- TASK OBJECTIVE: Look below for the lines from the one with "M 892,830 L" to the one with "M 594,1587 L 899,0", and copy exactly those lines, both ends included.

-- GIVEN DATA follows --

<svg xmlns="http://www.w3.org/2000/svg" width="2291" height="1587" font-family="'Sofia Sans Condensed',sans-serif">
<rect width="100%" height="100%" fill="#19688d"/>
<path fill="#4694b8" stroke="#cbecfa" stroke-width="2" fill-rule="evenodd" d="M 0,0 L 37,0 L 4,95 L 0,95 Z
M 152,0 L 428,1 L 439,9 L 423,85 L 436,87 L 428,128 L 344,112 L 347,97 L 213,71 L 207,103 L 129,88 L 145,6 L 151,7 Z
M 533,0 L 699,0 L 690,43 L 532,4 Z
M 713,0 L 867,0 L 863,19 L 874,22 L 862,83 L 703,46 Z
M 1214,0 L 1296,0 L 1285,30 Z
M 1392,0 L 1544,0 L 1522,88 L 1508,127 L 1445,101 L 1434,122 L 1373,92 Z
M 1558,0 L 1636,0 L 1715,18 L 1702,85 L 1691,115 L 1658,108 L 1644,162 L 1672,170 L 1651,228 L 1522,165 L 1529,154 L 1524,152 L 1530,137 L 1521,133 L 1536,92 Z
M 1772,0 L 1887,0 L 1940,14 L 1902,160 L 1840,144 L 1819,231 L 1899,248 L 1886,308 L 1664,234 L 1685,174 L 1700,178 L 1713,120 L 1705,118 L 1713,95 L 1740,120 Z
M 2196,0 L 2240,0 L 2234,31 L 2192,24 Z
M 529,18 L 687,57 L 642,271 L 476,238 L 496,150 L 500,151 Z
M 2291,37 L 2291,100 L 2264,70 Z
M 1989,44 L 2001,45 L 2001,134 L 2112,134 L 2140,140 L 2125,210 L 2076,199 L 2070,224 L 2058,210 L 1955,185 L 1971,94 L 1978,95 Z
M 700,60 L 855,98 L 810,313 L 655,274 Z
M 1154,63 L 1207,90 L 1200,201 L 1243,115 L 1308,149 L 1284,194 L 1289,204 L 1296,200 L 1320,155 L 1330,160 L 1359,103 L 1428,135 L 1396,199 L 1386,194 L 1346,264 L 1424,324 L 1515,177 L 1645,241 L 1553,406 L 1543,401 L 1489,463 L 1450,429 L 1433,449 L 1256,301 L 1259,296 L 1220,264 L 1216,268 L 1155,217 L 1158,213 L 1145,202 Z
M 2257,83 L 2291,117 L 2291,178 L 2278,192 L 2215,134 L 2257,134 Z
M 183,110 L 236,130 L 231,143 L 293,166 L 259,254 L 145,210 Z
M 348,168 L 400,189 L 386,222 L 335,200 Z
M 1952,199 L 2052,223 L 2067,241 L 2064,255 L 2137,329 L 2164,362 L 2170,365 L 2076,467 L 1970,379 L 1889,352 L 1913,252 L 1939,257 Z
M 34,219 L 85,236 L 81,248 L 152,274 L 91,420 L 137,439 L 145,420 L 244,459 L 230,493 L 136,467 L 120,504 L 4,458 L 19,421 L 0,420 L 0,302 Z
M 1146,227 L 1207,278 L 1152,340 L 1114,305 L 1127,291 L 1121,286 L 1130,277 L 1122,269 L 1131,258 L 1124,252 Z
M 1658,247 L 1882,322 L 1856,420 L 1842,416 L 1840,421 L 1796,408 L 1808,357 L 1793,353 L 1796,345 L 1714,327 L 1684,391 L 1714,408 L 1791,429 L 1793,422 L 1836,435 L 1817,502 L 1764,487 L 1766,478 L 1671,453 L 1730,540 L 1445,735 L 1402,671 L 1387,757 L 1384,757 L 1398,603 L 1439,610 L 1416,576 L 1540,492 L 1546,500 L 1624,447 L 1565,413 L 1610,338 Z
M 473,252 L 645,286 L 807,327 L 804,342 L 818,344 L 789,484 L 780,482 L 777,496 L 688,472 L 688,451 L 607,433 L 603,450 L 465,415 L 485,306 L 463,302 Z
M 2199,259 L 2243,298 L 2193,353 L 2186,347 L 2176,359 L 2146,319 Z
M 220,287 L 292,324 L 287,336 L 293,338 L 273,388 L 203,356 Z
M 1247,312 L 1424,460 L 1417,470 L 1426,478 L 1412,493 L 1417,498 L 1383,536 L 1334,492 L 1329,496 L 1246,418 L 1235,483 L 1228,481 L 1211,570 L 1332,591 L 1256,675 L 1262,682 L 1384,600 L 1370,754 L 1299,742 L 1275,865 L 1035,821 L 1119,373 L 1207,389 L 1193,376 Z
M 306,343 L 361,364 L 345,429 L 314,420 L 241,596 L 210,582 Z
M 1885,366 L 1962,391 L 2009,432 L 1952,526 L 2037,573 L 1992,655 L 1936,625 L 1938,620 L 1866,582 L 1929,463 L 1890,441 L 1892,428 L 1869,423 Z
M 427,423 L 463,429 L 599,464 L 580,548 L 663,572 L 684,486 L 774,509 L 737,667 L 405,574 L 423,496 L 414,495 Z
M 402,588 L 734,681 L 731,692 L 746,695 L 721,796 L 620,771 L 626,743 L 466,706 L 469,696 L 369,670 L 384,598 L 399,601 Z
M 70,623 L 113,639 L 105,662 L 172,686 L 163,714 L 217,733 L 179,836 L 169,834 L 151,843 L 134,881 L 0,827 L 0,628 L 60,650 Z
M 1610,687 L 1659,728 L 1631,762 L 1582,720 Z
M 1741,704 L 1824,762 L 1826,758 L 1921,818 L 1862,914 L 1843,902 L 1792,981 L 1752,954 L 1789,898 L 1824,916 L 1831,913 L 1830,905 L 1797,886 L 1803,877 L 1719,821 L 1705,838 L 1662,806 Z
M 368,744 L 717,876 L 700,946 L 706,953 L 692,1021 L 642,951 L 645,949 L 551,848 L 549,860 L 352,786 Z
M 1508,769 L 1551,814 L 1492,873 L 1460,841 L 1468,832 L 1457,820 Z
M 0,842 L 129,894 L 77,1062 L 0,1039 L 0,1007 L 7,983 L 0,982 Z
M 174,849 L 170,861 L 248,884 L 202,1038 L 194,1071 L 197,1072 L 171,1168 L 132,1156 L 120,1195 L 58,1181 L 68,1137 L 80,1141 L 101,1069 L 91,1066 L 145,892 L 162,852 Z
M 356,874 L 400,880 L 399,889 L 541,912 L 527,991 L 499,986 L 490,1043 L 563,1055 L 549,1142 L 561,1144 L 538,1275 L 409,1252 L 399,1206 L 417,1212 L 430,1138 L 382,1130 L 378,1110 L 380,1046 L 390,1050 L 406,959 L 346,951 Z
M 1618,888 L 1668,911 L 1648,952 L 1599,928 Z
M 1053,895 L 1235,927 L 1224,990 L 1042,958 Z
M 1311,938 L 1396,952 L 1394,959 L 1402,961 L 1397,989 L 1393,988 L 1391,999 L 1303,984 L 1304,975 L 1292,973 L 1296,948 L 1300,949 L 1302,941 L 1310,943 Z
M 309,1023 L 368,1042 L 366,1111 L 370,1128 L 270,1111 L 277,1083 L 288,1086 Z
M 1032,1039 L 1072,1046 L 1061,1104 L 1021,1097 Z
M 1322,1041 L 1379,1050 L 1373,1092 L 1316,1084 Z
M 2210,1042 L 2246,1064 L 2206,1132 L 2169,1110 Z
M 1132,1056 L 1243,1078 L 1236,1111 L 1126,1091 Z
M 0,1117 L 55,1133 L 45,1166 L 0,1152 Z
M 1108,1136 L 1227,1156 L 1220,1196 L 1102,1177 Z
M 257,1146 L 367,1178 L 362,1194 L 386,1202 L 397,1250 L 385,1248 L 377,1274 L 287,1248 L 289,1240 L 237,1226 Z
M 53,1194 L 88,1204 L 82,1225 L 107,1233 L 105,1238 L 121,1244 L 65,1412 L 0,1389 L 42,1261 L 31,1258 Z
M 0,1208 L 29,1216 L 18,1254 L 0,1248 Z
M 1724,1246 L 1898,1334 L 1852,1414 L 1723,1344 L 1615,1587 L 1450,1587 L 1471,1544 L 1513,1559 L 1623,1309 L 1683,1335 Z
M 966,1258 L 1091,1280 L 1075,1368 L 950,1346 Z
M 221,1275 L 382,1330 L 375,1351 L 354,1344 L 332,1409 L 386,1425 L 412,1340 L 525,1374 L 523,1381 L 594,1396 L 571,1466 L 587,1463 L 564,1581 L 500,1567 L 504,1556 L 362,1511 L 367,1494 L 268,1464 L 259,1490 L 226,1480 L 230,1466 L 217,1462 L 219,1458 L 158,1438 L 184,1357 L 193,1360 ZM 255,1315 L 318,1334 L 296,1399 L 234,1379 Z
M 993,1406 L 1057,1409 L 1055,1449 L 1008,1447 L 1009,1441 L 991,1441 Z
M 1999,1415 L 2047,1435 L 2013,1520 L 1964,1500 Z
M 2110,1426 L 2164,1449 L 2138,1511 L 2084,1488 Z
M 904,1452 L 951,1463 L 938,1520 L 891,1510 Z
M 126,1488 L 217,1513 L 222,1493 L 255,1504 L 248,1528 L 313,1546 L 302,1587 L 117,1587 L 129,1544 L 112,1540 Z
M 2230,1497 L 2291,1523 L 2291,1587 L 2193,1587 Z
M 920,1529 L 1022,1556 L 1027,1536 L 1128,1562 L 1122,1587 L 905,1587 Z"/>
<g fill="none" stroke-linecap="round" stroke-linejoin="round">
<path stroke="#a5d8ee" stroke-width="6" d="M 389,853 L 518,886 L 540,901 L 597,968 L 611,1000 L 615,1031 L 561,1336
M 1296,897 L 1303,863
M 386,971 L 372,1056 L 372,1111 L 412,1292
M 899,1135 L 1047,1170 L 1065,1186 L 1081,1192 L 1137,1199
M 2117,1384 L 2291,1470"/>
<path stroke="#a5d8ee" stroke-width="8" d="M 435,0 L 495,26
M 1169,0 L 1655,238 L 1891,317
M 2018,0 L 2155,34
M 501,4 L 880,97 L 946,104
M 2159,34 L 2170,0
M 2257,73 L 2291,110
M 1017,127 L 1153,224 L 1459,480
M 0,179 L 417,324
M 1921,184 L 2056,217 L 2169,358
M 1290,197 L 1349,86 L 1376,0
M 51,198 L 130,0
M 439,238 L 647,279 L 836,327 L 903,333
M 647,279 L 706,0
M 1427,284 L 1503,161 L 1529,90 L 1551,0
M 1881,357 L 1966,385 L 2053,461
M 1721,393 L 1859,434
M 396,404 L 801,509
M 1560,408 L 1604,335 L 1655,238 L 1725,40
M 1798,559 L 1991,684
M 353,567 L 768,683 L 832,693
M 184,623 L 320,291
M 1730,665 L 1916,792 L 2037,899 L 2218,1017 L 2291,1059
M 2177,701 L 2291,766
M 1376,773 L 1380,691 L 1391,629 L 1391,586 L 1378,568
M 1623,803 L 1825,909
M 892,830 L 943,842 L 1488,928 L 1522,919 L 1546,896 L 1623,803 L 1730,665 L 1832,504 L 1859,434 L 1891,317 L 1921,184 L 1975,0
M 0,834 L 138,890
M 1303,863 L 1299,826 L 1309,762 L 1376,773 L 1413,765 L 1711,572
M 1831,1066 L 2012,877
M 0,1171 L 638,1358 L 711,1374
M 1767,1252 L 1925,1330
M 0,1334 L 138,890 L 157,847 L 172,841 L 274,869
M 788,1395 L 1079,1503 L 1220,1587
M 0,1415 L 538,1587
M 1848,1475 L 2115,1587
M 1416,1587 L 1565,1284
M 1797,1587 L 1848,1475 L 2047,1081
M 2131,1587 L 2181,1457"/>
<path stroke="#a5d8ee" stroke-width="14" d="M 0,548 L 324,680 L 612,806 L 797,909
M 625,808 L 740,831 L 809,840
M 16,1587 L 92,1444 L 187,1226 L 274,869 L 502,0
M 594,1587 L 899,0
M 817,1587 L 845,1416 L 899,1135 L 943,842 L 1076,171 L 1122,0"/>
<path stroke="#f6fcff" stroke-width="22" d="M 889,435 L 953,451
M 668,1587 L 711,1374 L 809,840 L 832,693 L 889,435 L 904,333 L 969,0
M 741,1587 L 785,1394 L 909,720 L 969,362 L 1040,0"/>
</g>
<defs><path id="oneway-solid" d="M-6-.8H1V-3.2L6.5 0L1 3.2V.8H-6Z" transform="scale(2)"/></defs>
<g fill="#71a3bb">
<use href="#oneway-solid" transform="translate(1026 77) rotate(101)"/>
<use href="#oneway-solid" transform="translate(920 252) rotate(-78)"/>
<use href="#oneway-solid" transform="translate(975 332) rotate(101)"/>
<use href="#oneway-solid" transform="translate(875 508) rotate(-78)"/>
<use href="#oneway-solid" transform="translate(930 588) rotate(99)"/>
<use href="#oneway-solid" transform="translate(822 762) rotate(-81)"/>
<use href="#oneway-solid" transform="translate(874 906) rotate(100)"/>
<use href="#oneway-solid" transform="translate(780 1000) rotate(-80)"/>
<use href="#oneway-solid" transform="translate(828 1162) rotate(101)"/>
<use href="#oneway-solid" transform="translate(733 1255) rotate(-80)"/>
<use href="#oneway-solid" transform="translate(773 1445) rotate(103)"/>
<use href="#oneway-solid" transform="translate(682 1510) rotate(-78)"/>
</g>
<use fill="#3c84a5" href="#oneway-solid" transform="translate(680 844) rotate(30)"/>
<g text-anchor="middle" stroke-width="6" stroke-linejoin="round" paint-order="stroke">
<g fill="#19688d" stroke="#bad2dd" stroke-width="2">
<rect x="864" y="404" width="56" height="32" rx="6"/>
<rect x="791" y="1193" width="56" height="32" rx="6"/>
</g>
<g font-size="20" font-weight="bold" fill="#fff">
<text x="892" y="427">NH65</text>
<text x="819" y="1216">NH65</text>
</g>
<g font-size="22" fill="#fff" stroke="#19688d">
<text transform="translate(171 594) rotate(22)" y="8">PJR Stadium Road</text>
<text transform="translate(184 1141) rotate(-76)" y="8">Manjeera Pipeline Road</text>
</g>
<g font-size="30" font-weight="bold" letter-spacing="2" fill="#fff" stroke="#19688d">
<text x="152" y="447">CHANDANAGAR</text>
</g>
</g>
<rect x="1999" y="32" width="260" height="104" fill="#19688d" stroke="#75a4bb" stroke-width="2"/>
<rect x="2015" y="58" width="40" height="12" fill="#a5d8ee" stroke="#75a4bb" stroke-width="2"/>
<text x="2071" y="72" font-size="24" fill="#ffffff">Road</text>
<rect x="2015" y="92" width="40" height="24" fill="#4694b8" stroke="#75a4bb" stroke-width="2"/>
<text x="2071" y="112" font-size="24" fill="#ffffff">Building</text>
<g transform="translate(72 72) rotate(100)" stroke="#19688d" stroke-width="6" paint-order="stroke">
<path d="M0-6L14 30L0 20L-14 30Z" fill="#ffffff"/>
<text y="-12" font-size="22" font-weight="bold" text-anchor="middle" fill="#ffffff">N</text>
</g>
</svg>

-- GIVEN DATA concluded --

- SOLUTION FOR THIS PROBLEM:
M 892,830 L 943,842 L 1488,928 L 1522,919 L 1546,896 L 1623,803 L 1730,665 L 1832,504 L 1859,434 L 1891,317 L 1921,184 L 1975,0
M 0,834 L 138,890
M 1303,863 L 1299,826 L 1309,762 L 1376,773 L 1413,765 L 1711,572
M 1831,1066 L 2012,877
M 0,1171 L 638,1358 L 711,1374
M 1767,1252 L 1925,1330
M 0,1334 L 138,890 L 157,847 L 172,841 L 274,869
M 788,1395 L 1079,1503 L 1220,1587
M 0,1415 L 538,1587
M 1848,1475 L 2115,1587
M 1416,1587 L 1565,1284
M 1797,1587 L 1848,1475 L 2047,1081
M 2131,1587 L 2181,1457"/>
<path stroke="#a5d8ee" stroke-width="14" d="M 0,548 L 324,680 L 612,806 L 797,909
M 625,808 L 740,831 L 809,840
M 16,1587 L 92,1444 L 187,1226 L 274,869 L 502,0
M 594,1587 L 899,0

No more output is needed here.